Pain is all too frequent for the elderly – however it should be noted that pain is not a natural part of ageing.

If pain is not treated adequately it can lead to other clinical consequences – such as functional impairment, a higher risk of falls, mood changes such as depression and anxiety, disturbed sleep, lower levels of socialisation and behaviour changes such as agitation and aggression.

When managing pain, it is important to understand the cause of it and to treat not just the pain but the underlying condition too.

Pain and the Three D’s – Dementia, Delirium and Depression

Dementia

Dementia is not a single specific disease, but is an umbrella term describing a syndrome associated with more than 100 different diseases that are characterised by the impairment of brain functions, including language, memory, perception, personality and cognitive skills.

Dementia is very common amongst residents of aged care facilities affecting approximately 30% of residents in low care and 60% of residents in high care.

People living with dementia retain the ability to perceive pain – however what is compromised is their ability to communicate that they are actually experiencing pain.

Pain is highly prevalent in people with dementia with epidemiologic studies showing that up to 80% of residents in aged care facilities who have dementia also experience chronic pain.

Pain is often unrecognised and undertreated in residents with cognitive impairment. For instance, behaviour changes in aged care residents with dementia should not be automatically assumed it’s due to their dementia diagnosis. Instead, it should receive a thorough investigations which includes a pain assessment.

Delirium

Delirium is common in the elderly. Delirium at the end of life – which sometimes is referred to as terminal delirium – is also very common affecting up to 88% of people with advanced dementia during their final week of life.

Delirium is characterised by rapid onset of impaired attention that fluctuates together with impaired cognition and/or altered consciousness, perceptual disturbances and behaviour.

The cause of delirium is complex and multifactorial and relates to the interaction of predisposing factors that increase the risk of delirium and factors that trigger or cause the acute episode of delirium.

Predisposing factors to increased pain include;

  • Dementia
  • Severe illness
  • Frailty
  • Polypharmacy – when a person is taking more than 3 medications
  • Visual or hearing impairment
  • Excessive alcohol consumption
  • Dehydration
  • Old age

Factors that cause or trigger pain:

  • Uncontrolled pain
  • Infections – in particular chest and urinary
  • Constipation
  • Use of physical restraints
  • Medication use/withdrawal
  • Metabolic abnormalities such as electrolyte disturbances and hypoxia.

It should be noted that when considering the cause or triggers always look for more than one factor.

The management of delirium is largely nurse-based care. The initial management step is to treat any medical causes of agitation such as pain, constipation, hypoxia, urinary retention or infection if present.

At the same time, use non‐pharmacological measures to manage symptoms. These include adjusting the resident’s environment and adding in any clinical measure where appropriate.

If these strategies are not helpful, the resident’s doctor should be called.

Depression

Depressive disorders are common and disabling, particularly amongst residents of aged care facilities. Depression amongst residents is associated with recent bereavement, physical illness and the quality of the nursing home environment.

One survey estimated that 51% of high care residents and 30% of low care residents without dementia have major depression.

Depression is also common amongst patients receiving palliative care and is often not identified and so residents don’t receive appropriate treatment.

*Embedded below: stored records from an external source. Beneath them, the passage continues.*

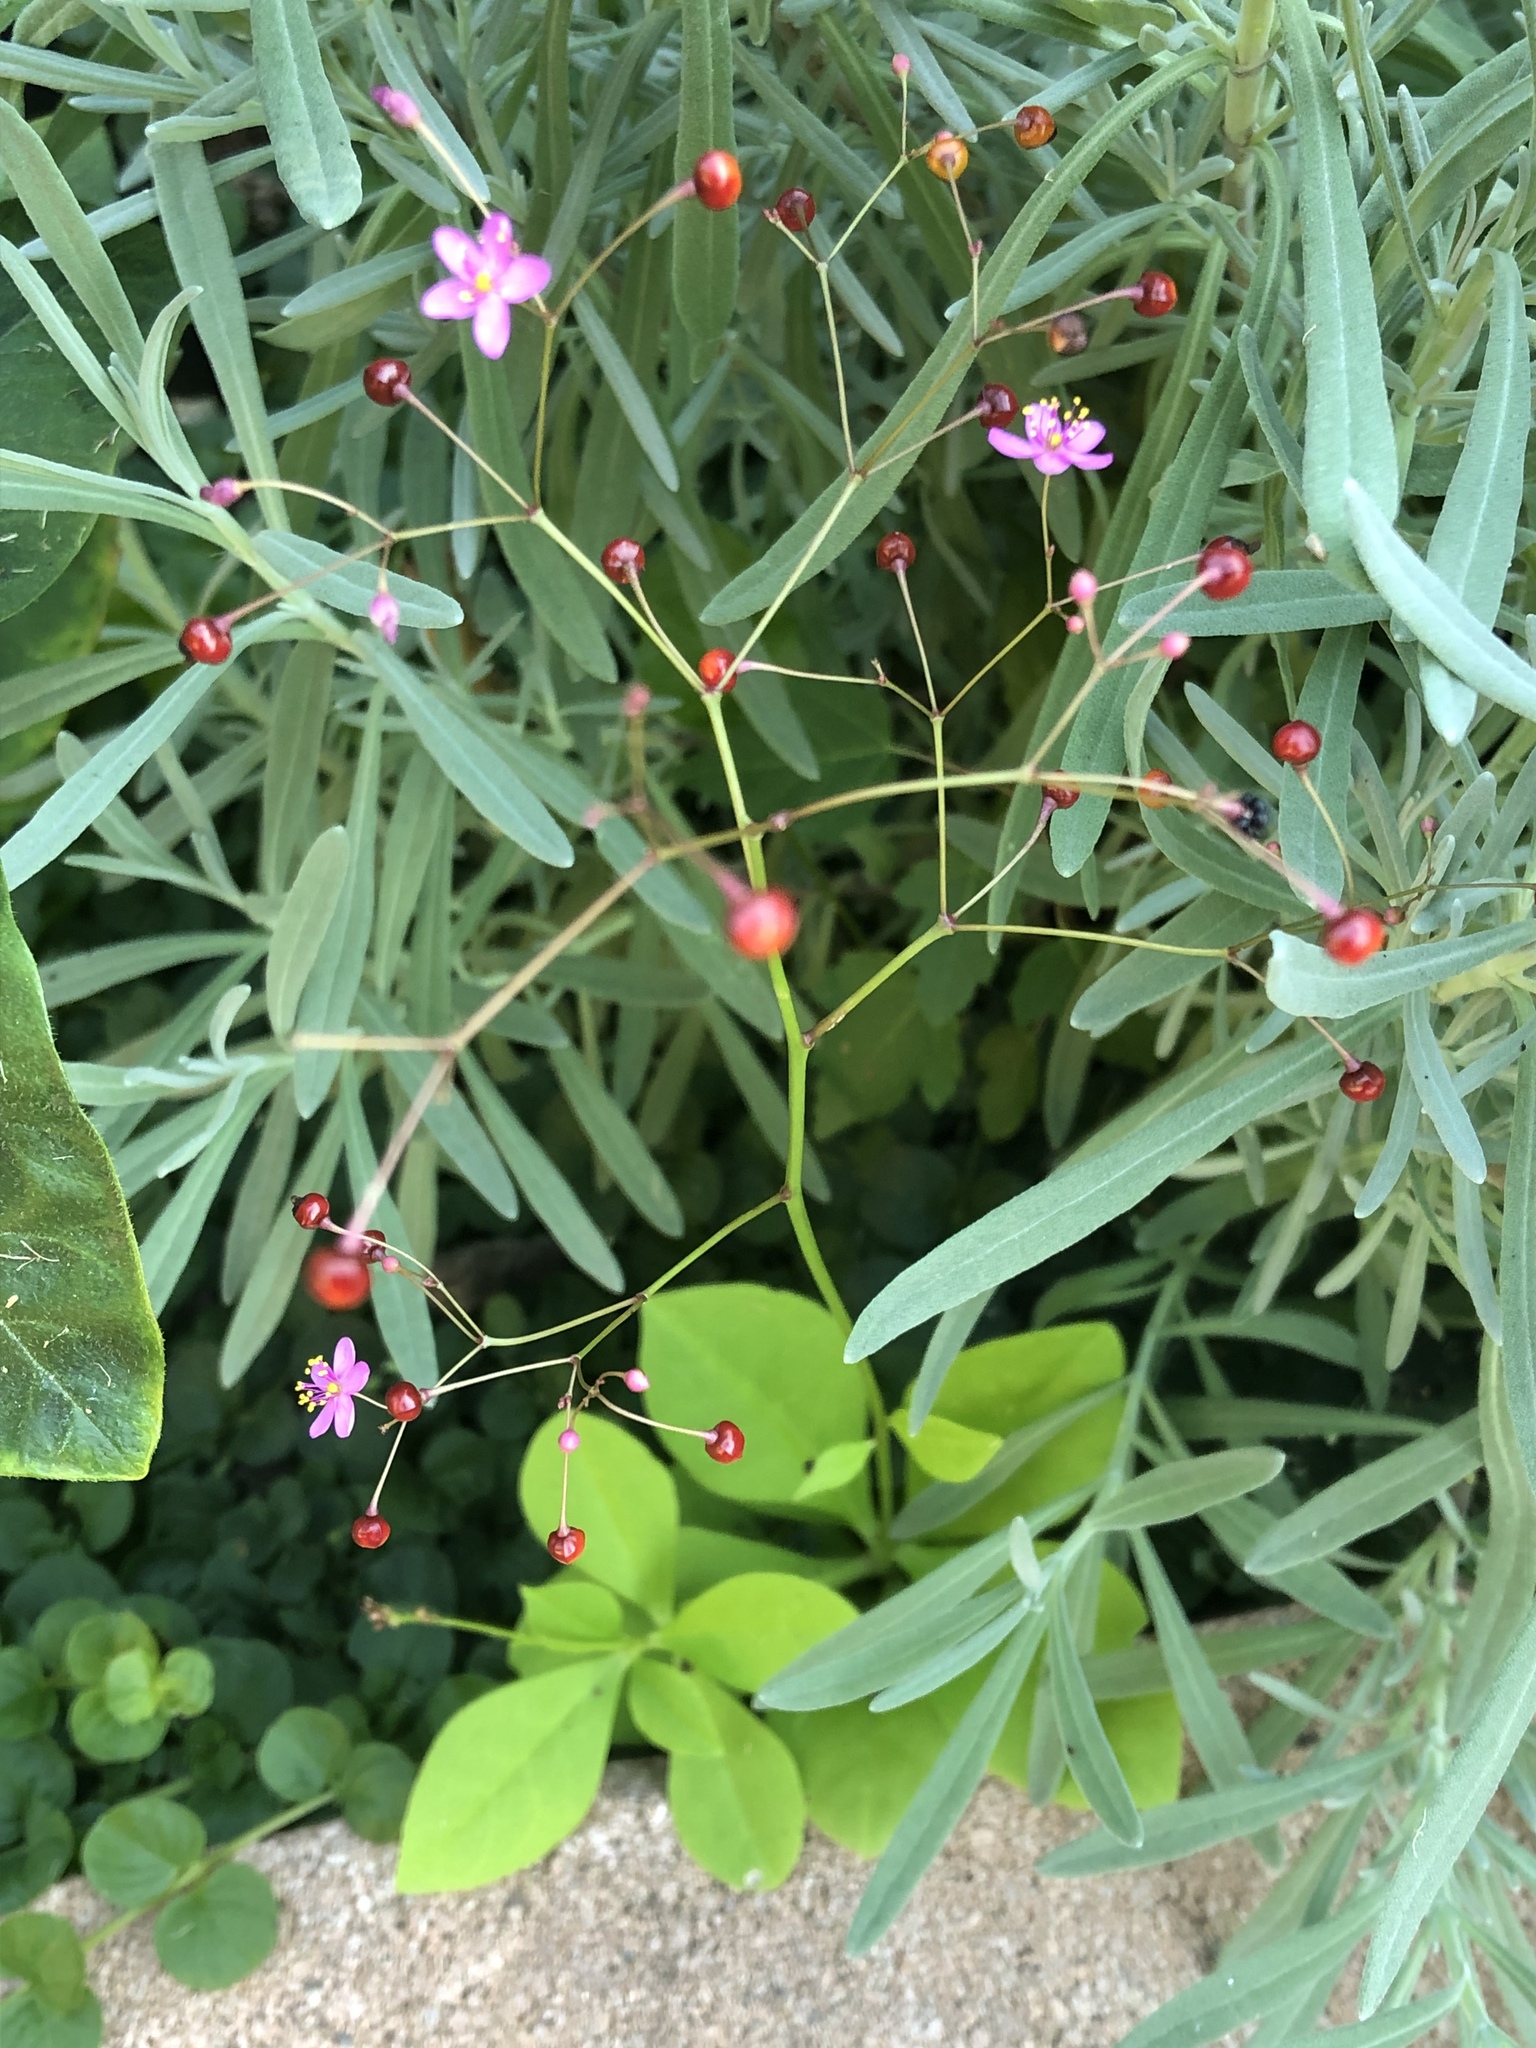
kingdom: Plantae
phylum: Tracheophyta
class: Magnoliopsida
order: Caryophyllales
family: Talinaceae
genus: Talinum
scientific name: Talinum paniculatum
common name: Jewels of opar
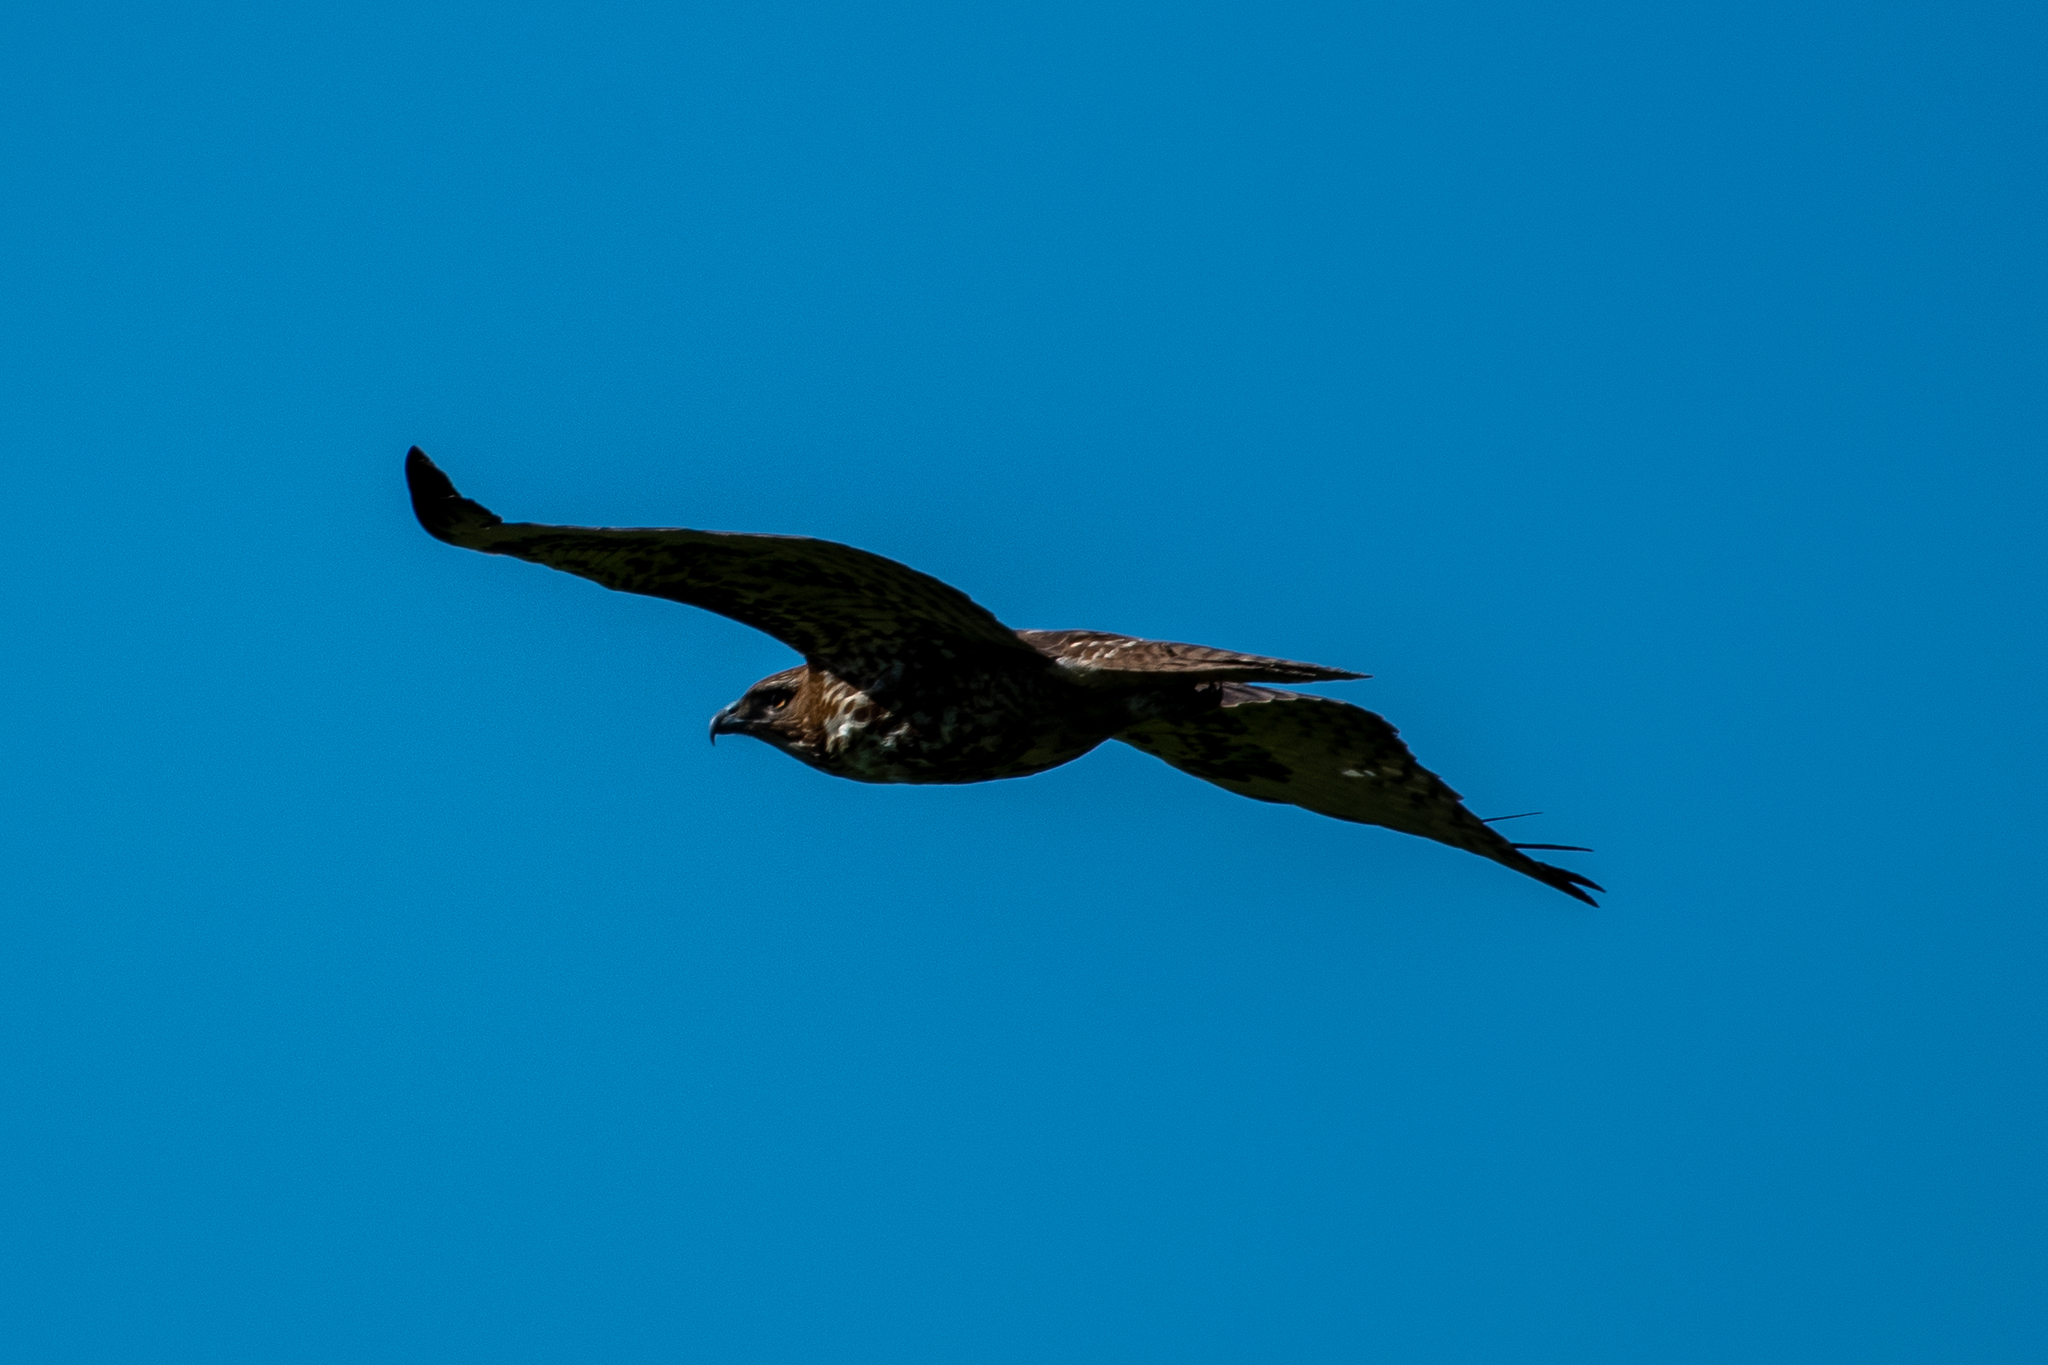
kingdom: Animalia
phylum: Chordata
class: Aves
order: Accipitriformes
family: Accipitridae
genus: Buteo
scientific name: Buteo jamaicensis
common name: Red-tailed hawk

Many older people with chronic pain also experience symptoms of depression. There is some evidence to suggest that the stress due to chronic pain leads to the development of depression.

Conversely, the chemical changes that occur because of depression may make the individual more sensitive to uncomfortable stimuli and more vulnerable to pain.

In addition, emotionally negative mood states may also reduce tolerance to stimuli that cause pain.

One study found that there was a relationship between pain and depression in older adults – pain is a predictor of becoming depressed two years later and depression was a predictor of developing pain two years later.

People with a limited mobility and poor eyesight were at risk of developing depression and pain.

Pain and depression have an additive effect on adverse health outcomes and treatment responsiveness of one another. When present both conditions need to be managed to optimise care and improve outcomes.

When treating pain in an older person, it is important to differentiate depression from dementia and delirium, noting that these conditions can co‐exist.